--- DATA FOR THIS EXERCISE Enclosed Below ---

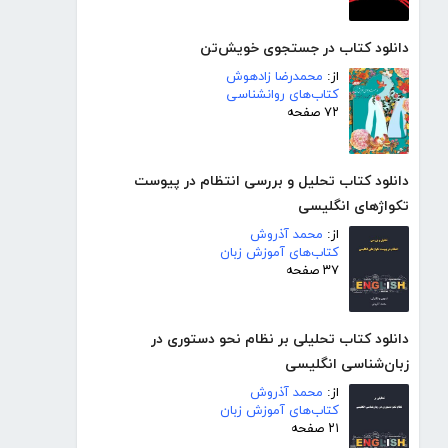
دانلود کتاب در جستجوی خویش‌تن
از:
محمدرضا زادهوش
کتاب‌های روانشناسی
۷۲ صفحه
دانلود کتاب تحلیل و بررسی انتظام در پیوست
تکواژهای انگلیسی
از:
محمد آذروش
کتاب‌های آموزش زبان
۳۷ صفحه
دانلود کتاب تحلیلی بر نظام نحو دستوری در
زبان‌شناسی انگلیسی
از:
محمد آذروش
کتاب‌های آموزش زبان
۲۱ صفحه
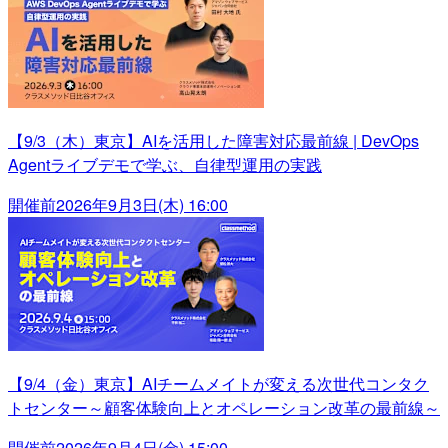
【9/3（木）東京】AIを活用した障害対応最前線 | DevOps
Agentライブデモで学ぶ、自律型運用の実践
開催前
2026年9月3日(木) 16:00
【9/4（金）東京】AIチームメイトが変える次世代コンタク
トセンター～顧客体験向上とオペレーション改革の最前線～
開催前
2026年9月4日(金) 15:00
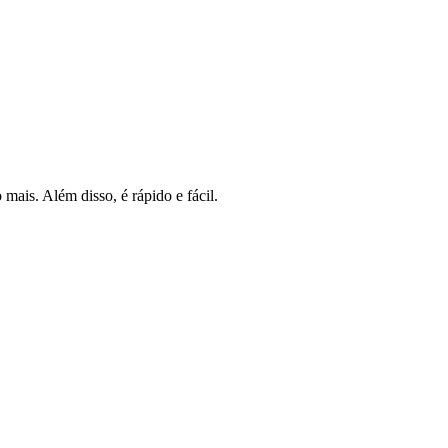
mais. Além disso, é rápido e fácil.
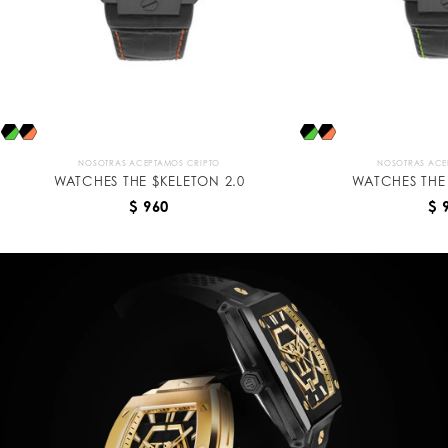
NOSOTRAS ACEPTAMOS CRIPTO
NOSOTRAS ACE
WATCHES THE $KELETON 2.0
WATCHES THE 
$ 960
$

--- End of Enclosed DATA FOR THIS EXERCISE ---

■ **EXERCISE**
Reproduce the text of the items above, substituting "開催中" for every occurrence of "開催前" and leaving all else unchanged. Omit the pictures from your answer.

■ **SOLUTION**
دانلود کتاب در جستجوی خویش‌تن
از:
محمدرضا زادهوش
کتاب‌های روانشناسی
۷۲ صفحه
دانلود کتاب تحلیل و بررسی انتظام در پیوست
تکواژهای انگلیسی
از:
محمد آذروش
کتاب‌های آموزش زبان
۳۷ صفحه
دانلود کتاب تحلیلی بر نظام نحو دستوری در
زبان‌شناسی انگلیسی
از:
محمد آذروش
کتاب‌های آموزش زبان
۲۱ صفحه
【9/3（木）東京】AIを活用した障害対応最前線 | DevOps
Agentライブデモで学ぶ、自律型運用の実践
開催中
2026年9月3日(木) 16:00
【9/4（金）東京】AIチームメイトが変える次世代コンタク
トセンター～顧客体験向上とオペレーション改革の最前線～
開催中
2026年9月4日(金) 15:00
mais. Além disso, é rápido e fácil.
NOSOTRAS ACEPTAMOS CRIPTO
NOSOTRAS ACE
WATCHES THE $KELETON 2.0
WATCHES THE 
$ 960
$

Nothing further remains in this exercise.